## Exercise goal
Make an exact copy of all the data, pictures excluded.

## Data shown
______

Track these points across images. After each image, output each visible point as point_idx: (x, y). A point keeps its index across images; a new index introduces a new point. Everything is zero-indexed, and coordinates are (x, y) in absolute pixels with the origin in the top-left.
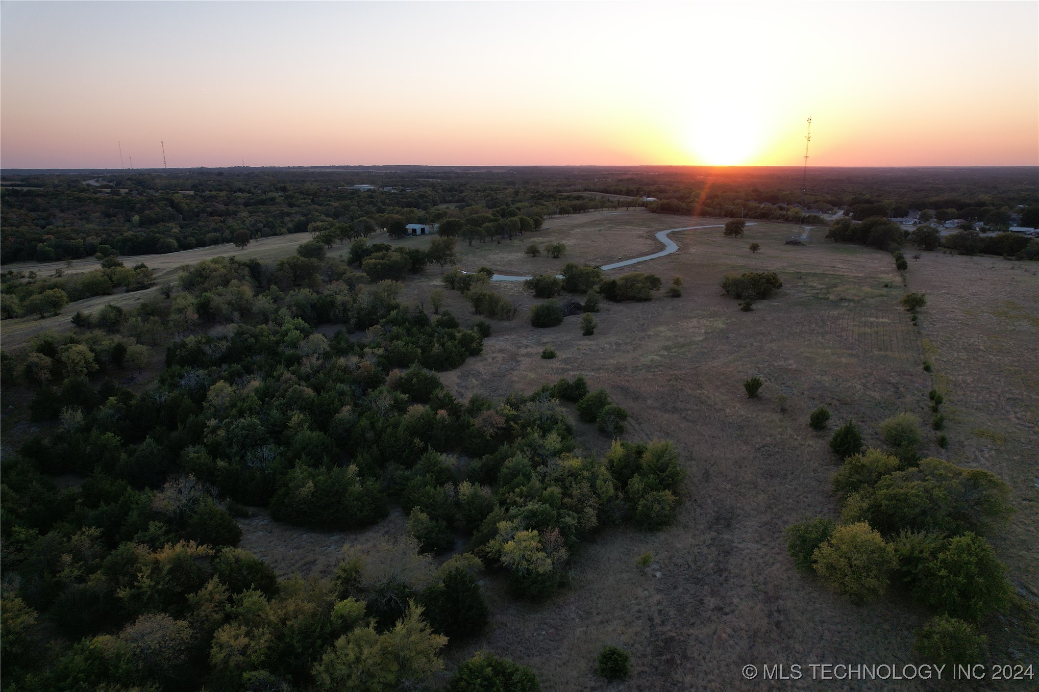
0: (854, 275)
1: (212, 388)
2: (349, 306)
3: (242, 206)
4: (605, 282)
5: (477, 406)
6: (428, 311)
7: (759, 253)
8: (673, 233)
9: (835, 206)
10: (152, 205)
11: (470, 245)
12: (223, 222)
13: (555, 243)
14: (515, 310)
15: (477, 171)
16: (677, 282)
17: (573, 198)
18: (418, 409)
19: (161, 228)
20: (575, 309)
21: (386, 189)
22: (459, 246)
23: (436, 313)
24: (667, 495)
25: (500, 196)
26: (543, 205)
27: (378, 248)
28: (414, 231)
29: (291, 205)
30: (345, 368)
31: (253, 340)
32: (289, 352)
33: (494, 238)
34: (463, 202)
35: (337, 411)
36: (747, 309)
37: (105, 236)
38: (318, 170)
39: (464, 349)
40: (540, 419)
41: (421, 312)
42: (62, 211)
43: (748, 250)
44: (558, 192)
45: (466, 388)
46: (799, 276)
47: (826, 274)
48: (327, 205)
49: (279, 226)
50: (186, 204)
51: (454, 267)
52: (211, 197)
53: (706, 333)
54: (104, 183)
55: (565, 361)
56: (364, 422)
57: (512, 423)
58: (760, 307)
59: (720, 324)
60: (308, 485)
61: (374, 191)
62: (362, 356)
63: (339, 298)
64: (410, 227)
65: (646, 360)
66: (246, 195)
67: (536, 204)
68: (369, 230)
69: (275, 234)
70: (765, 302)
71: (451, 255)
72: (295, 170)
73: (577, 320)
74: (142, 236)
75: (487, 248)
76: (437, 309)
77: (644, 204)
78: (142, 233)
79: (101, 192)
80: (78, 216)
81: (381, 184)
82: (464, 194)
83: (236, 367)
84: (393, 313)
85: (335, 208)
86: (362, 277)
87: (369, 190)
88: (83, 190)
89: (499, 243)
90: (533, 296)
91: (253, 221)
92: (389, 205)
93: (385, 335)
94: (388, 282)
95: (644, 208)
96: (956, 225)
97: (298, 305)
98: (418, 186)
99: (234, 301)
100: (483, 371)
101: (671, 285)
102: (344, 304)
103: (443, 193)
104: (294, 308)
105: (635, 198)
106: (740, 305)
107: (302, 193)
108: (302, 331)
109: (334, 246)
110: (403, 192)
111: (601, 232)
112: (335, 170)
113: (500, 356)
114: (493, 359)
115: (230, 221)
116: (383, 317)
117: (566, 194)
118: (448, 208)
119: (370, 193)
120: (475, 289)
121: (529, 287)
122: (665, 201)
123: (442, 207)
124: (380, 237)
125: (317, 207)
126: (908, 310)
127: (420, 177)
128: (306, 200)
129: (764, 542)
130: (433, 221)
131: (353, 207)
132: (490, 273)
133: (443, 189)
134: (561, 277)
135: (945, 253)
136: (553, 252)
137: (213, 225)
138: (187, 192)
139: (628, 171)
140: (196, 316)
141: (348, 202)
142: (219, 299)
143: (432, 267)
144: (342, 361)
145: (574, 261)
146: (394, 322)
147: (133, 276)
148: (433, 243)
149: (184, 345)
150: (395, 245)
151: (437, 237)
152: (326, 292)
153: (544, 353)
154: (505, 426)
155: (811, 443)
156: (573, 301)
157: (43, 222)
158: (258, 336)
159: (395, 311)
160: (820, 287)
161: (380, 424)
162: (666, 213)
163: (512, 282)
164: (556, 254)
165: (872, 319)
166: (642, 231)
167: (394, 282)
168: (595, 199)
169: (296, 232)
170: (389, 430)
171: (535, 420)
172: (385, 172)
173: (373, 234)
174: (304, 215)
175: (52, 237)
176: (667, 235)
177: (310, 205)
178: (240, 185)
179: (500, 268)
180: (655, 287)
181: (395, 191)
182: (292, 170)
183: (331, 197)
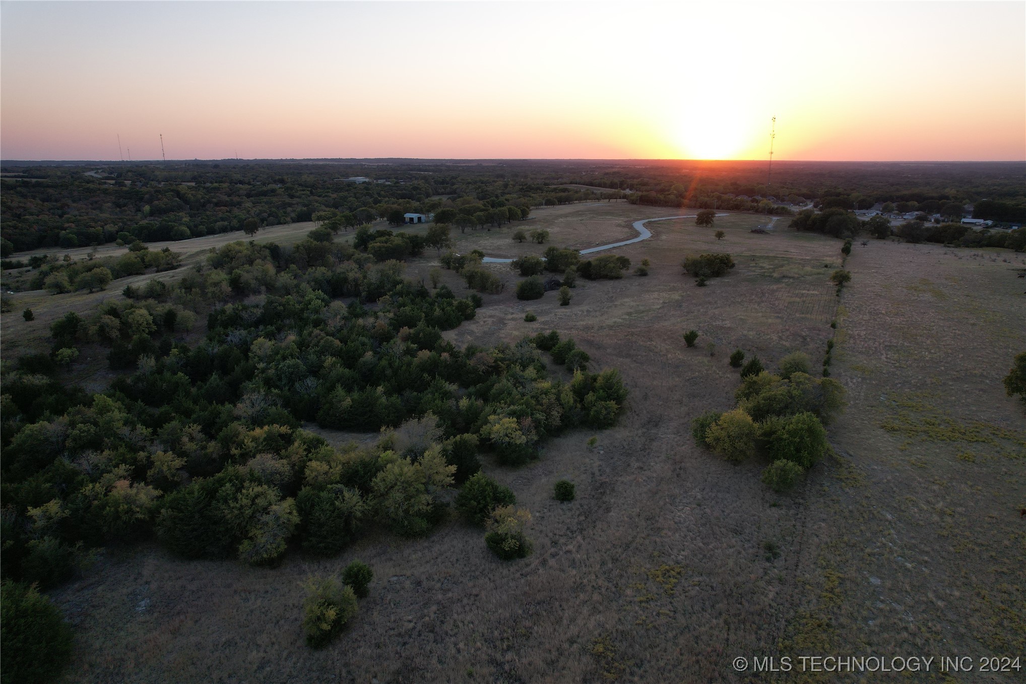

______

## Solution
Track these points across images. After each image, output each visible point as point_idx: (x, y). A point keeps its index across images; a new index introduces a new point. Everything is zero-indexed, and coordinates are (x, y) in absolute pixels with the origin in the top-left.
0: (854, 275)
1: (212, 388)
2: (349, 306)
3: (242, 206)
4: (605, 282)
5: (477, 406)
6: (428, 311)
7: (759, 253)
8: (673, 233)
9: (835, 206)
10: (152, 205)
11: (470, 245)
12: (223, 222)
13: (555, 243)
14: (515, 310)
15: (477, 171)
16: (677, 282)
17: (573, 198)
18: (418, 409)
19: (161, 228)
20: (575, 309)
21: (386, 189)
22: (459, 246)
23: (436, 313)
24: (667, 495)
25: (500, 196)
26: (543, 205)
27: (378, 248)
28: (414, 231)
29: (291, 205)
30: (345, 368)
31: (253, 340)
32: (289, 352)
33: (494, 238)
34: (463, 202)
35: (337, 411)
36: (747, 309)
37: (105, 236)
38: (318, 170)
39: (464, 349)
40: (540, 419)
41: (421, 312)
42: (62, 211)
43: (748, 250)
44: (558, 192)
45: (466, 388)
46: (799, 276)
47: (826, 274)
48: (327, 205)
49: (279, 226)
50: (186, 204)
51: (454, 267)
52: (211, 197)
53: (706, 333)
54: (104, 183)
55: (565, 361)
56: (364, 422)
57: (512, 423)
58: (760, 307)
59: (720, 324)
60: (308, 485)
61: (374, 191)
62: (362, 356)
63: (339, 298)
64: (410, 227)
65: (646, 360)
66: (246, 195)
67: (536, 204)
68: (369, 230)
69: (275, 234)
70: (765, 302)
71: (451, 255)
72: (295, 170)
73: (577, 320)
74: (142, 236)
75: (487, 248)
76: (437, 309)
77: (644, 204)
78: (142, 233)
79: (101, 192)
80: (78, 216)
81: (381, 184)
82: (464, 194)
83: (236, 367)
84: (393, 313)
85: (335, 208)
86: (362, 277)
87: (369, 190)
88: (83, 190)
89: (499, 243)
90: (533, 296)
91: (253, 221)
92: (389, 205)
93: (385, 335)
94: (388, 282)
95: (644, 208)
96: (956, 225)
97: (298, 305)
98: (418, 186)
99: (234, 301)
100: (483, 371)
101: (671, 285)
102: (344, 304)
103: (443, 193)
104: (294, 308)
105: (635, 198)
106: (740, 305)
107: (302, 193)
108: (302, 331)
109: (334, 246)
110: (403, 192)
111: (601, 232)
112: (335, 170)
113: (500, 356)
114: (493, 359)
115: (230, 221)
116: (383, 317)
117: (566, 194)
118: (448, 208)
119: (370, 193)
120: (475, 289)
121: (529, 287)
122: (665, 201)
123: (442, 207)
124: (380, 237)
125: (317, 207)
126: (908, 310)
127: (420, 177)
128: (306, 200)
129: (764, 542)
130: (433, 221)
131: (353, 207)
132: (490, 273)
133: (443, 189)
134: (561, 277)
135: (945, 253)
136: (553, 252)
137: (213, 225)
138: (187, 192)
139: (628, 171)
140: (196, 316)
141: (348, 202)
142: (219, 299)
143: (432, 267)
144: (342, 361)
145: (574, 261)
146: (394, 322)
147: (133, 276)
148: (433, 243)
149: (184, 345)
150: (395, 245)
151: (437, 237)
152: (326, 292)
153: (544, 353)
154: (505, 426)
155: (811, 443)
156: (573, 301)
157: (43, 222)
158: (258, 336)
159: (395, 311)
160: (820, 287)
161: (380, 424)
162: (666, 213)
163: (512, 282)
164: (556, 254)
165: (872, 319)
166: (642, 231)
167: (394, 282)
168: (595, 199)
169: (296, 232)
170: (389, 430)
171: (535, 420)
172: (385, 172)
173: (373, 234)
174: (304, 215)
175: (52, 237)
176: (667, 235)
177: (310, 205)
178: (240, 185)
179: (500, 268)
180: (655, 287)
181: (395, 191)
182: (292, 170)
183: (331, 197)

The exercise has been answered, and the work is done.